Not only will Tuesday’s election give us a new president, it also will tell us which, if any, pollsters were correct in predicting the winner.
What most people don’t realize is that the results of political polls vary greatly depending on the assumptions the pollsters make.
Ideally, poll respondents reflect the demographic makeup of the population. That almost never happens. So pollsters should weigh the sample results of their survey to reflect reality.
For example, 16.3 percent of the national population said they were Hispanic or Latino, according to the 2010 census. If only 9 percent of the people who answer the survey are Hispanic or Latino, then the pollster gives their responses a higher weight to determine the predicted winner.
Some other demographics that are typically included are age and gender. Other demographics that are more debated in terms of the ability to predict the next president are party registration and educational attainment.
Polls are typically conducted at the state level and then combined for national results. Polls conducted at a sub-state level may provide different results than those conducted at a state level. And, of course, getting statistically significant results becomes very expensive as more regions are polled.
There are two general approaches to the second consideration of who will show up to vote.
The pollster can ask the person answering the survey about their likelihood to vote. Or the pollster can use historical voter turnout on the assumption that past behavior is a good predictor of the future.
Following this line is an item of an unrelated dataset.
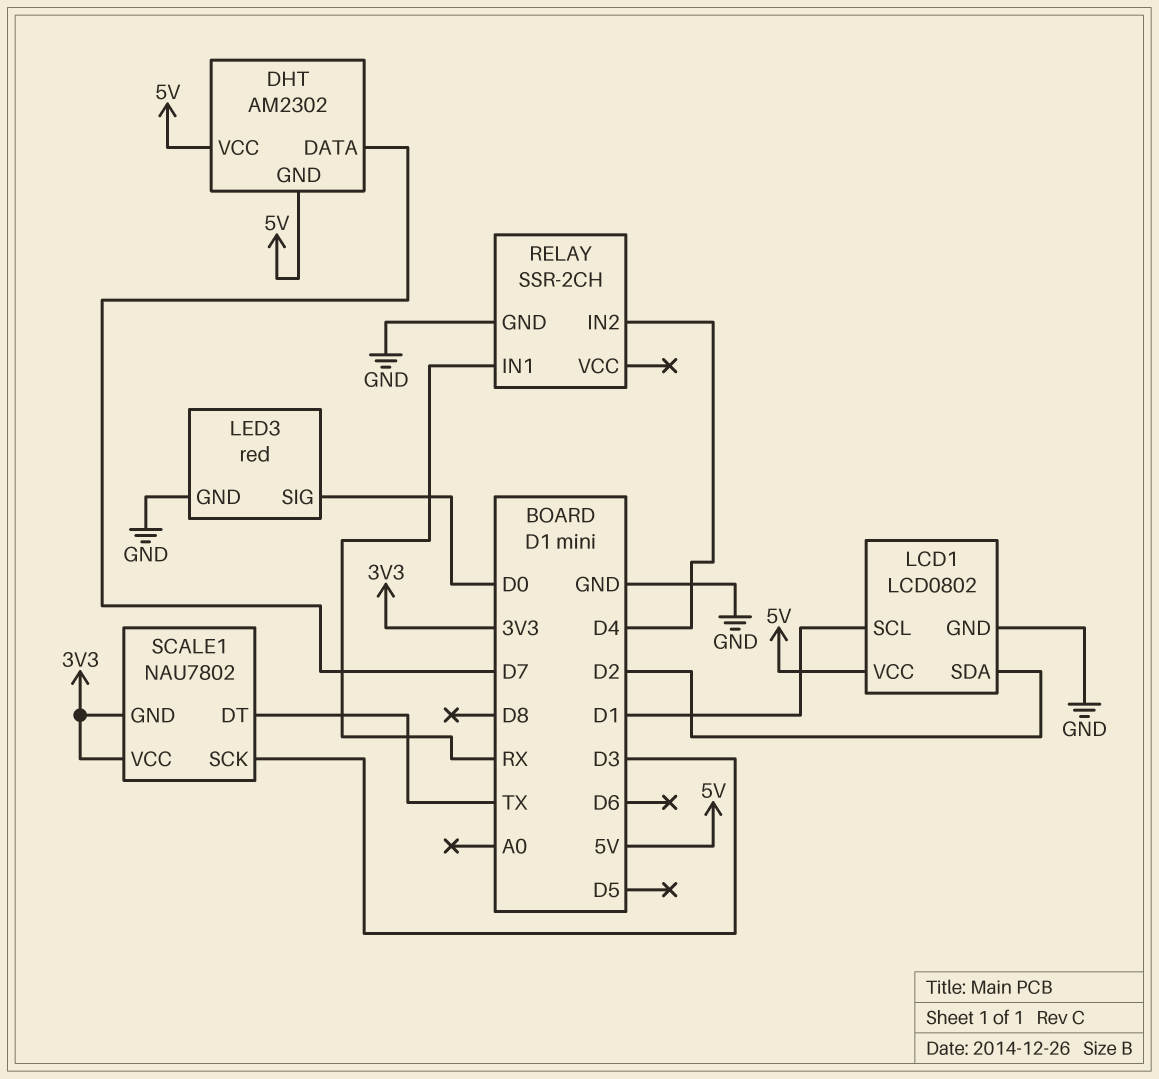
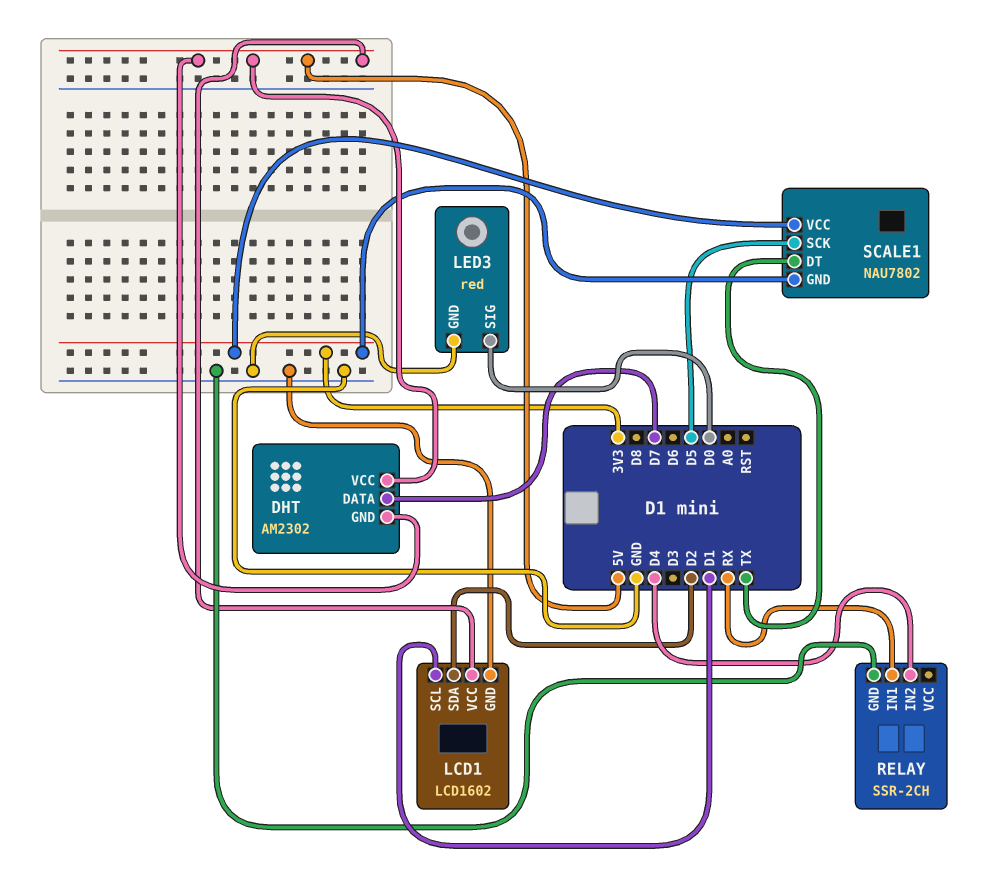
LCD1: LCD0802 -> LCD1602
SCALE1 pin SCK: D3 -> D5

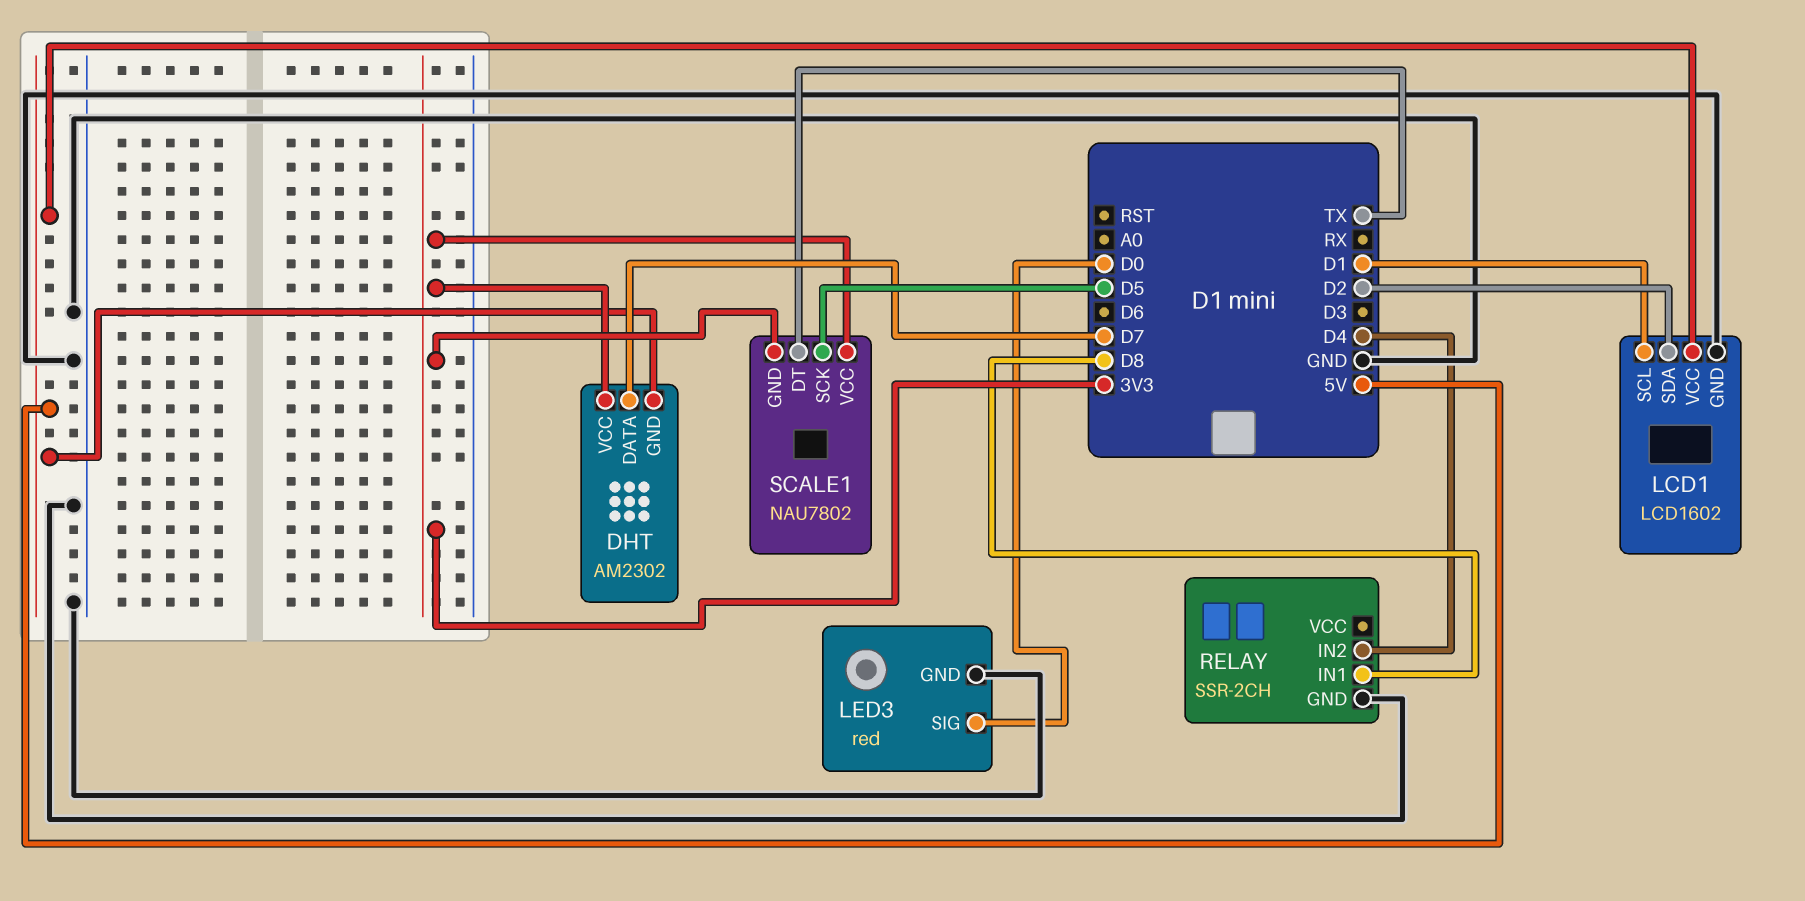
DHT pin VCC: 5V -> 3V3
RELAY pin IN1: RX -> D8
With all the data from the survey gathered, the weighting decisions of the pollster can have a large influence on the predicted election results.
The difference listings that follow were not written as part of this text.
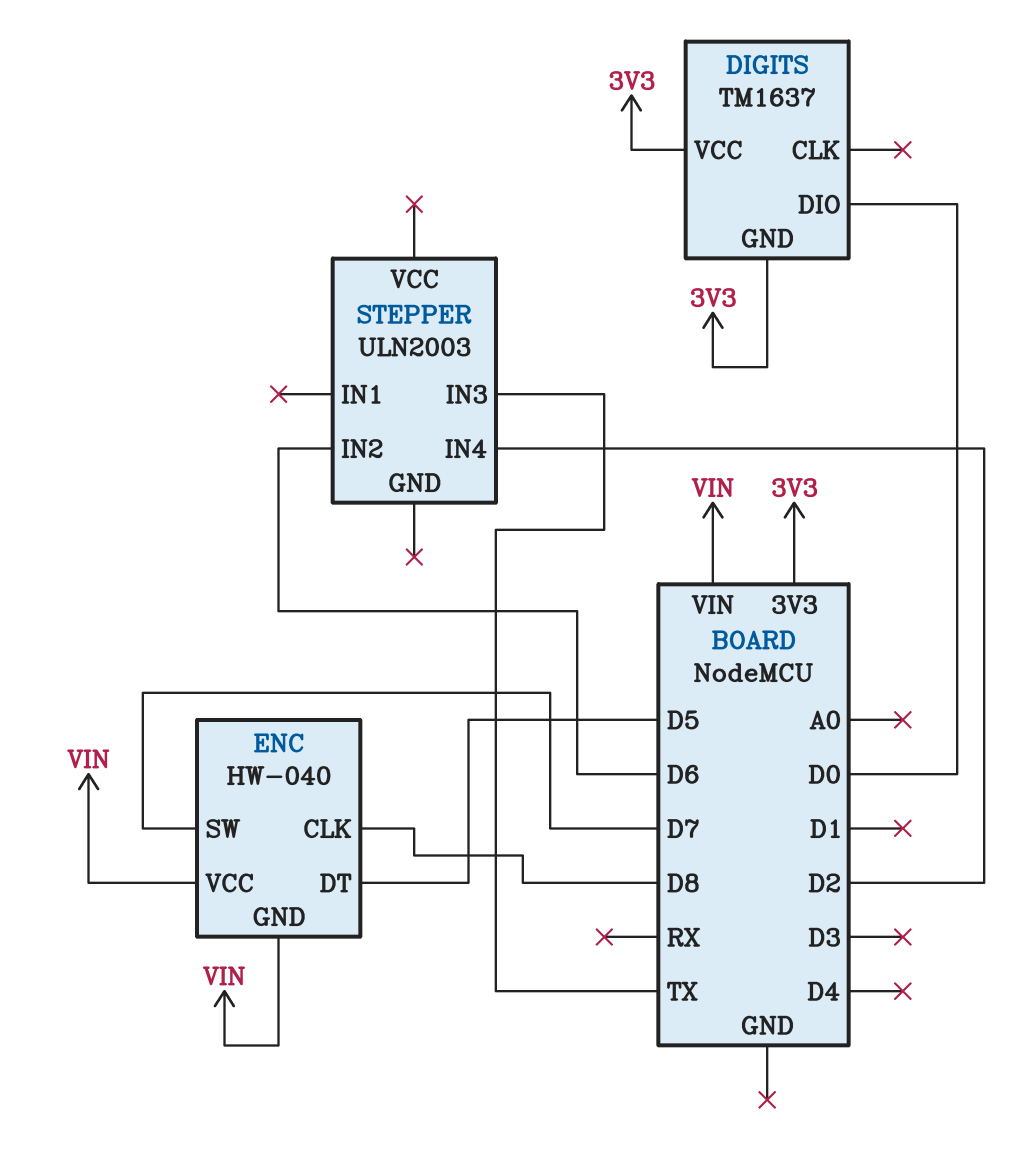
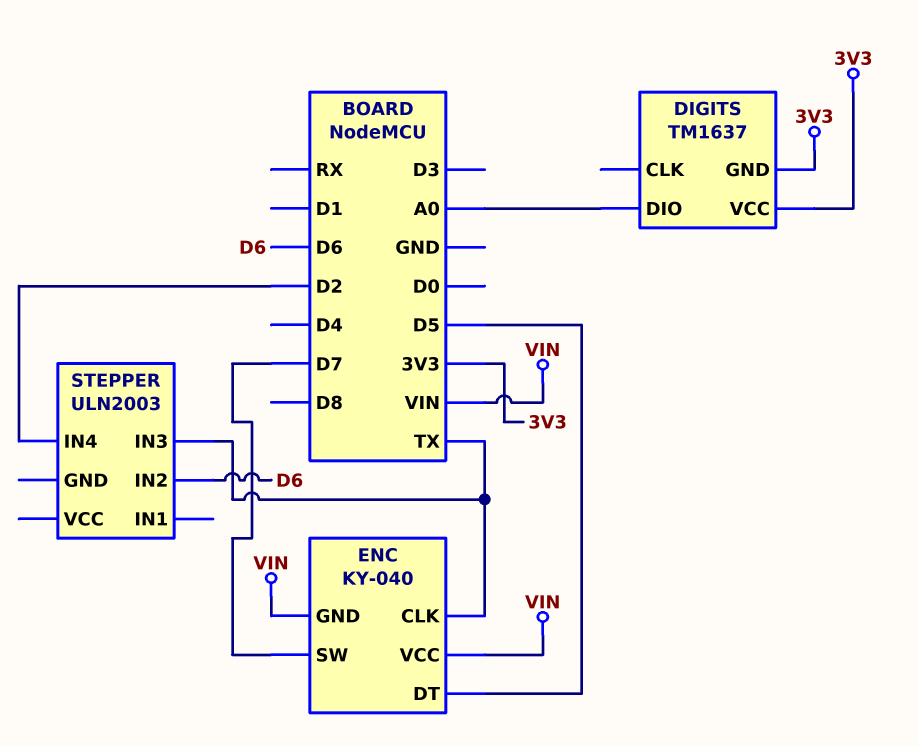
DIGITS pin DIO: D0 -> A0
ENC: HW-040 -> KY-040
ENC pin CLK: D8 -> TX

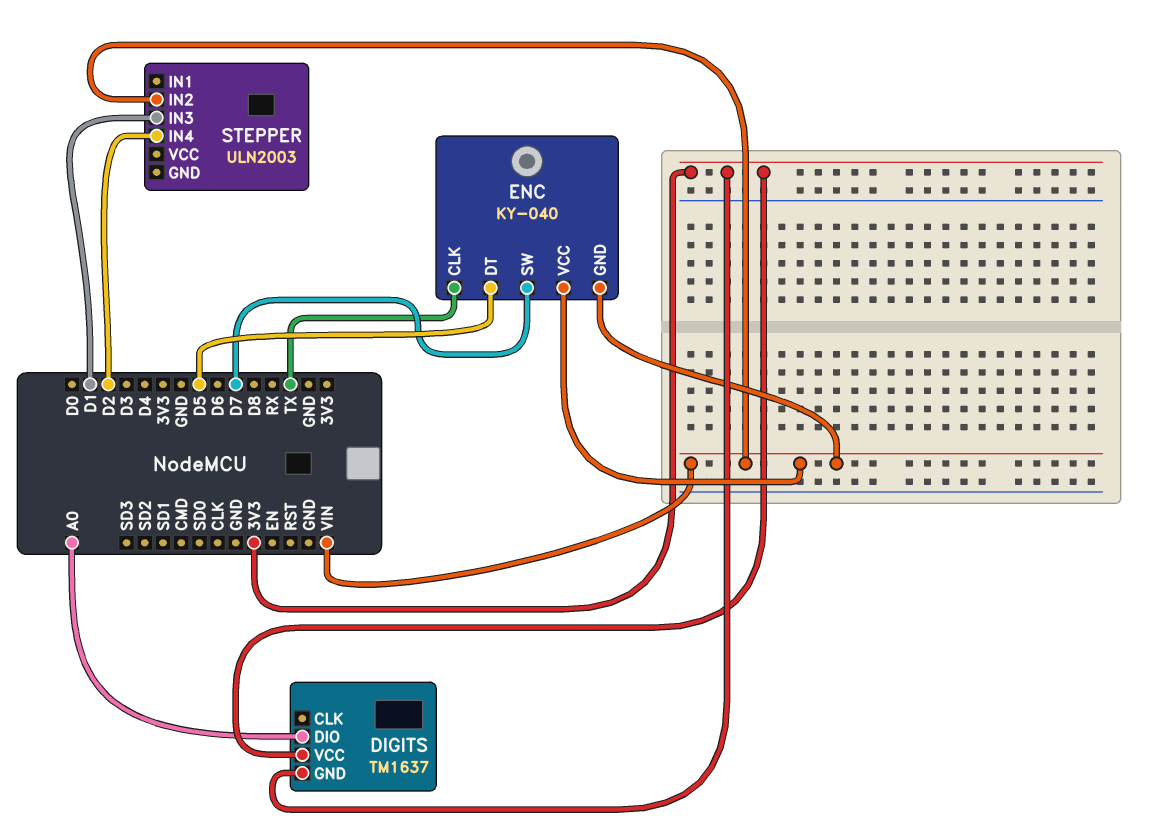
STEPPER pin IN2: D6 -> VIN
STEPPER pin IN3: TX -> D1

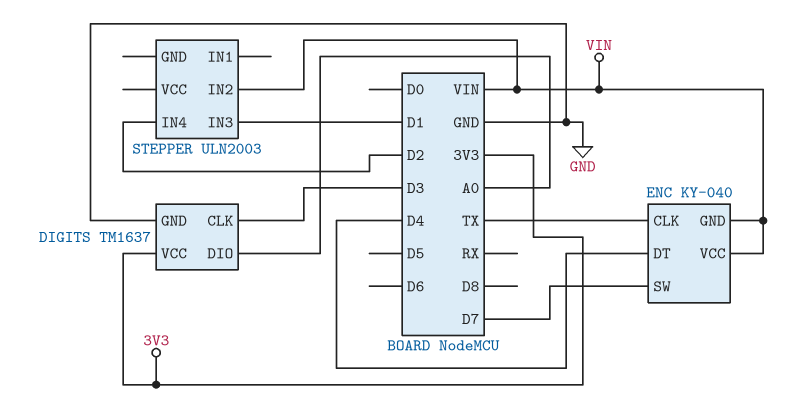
DIGITS pin CLK: none -> D3
DIGITS pin GND: 3V3 -> GND
ENC pin DT: D5 -> D4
Do we assume the same percentage of African-Americans will vote in 2016 as they did in 2012 or 2008? Will female and Hispanic turnout be higher? How does the likelihood of a person voting change based on two unpopular candidates? And how will a third candidate impact the overall results?
Based on the assumptions that are made, well-regarded pollsters are predicting different outcomes to the presidential election. On top of the question of whether we trust the pollsters’ assumptions is the 3.1 percent margin of error that is typically associated with surveying about 1,000 people.
As Election Day progresses, exit polls will provide better predictions of the announcement that will come later in the evening.
In the meantime, caution is warranted in reading too much into poll headlines.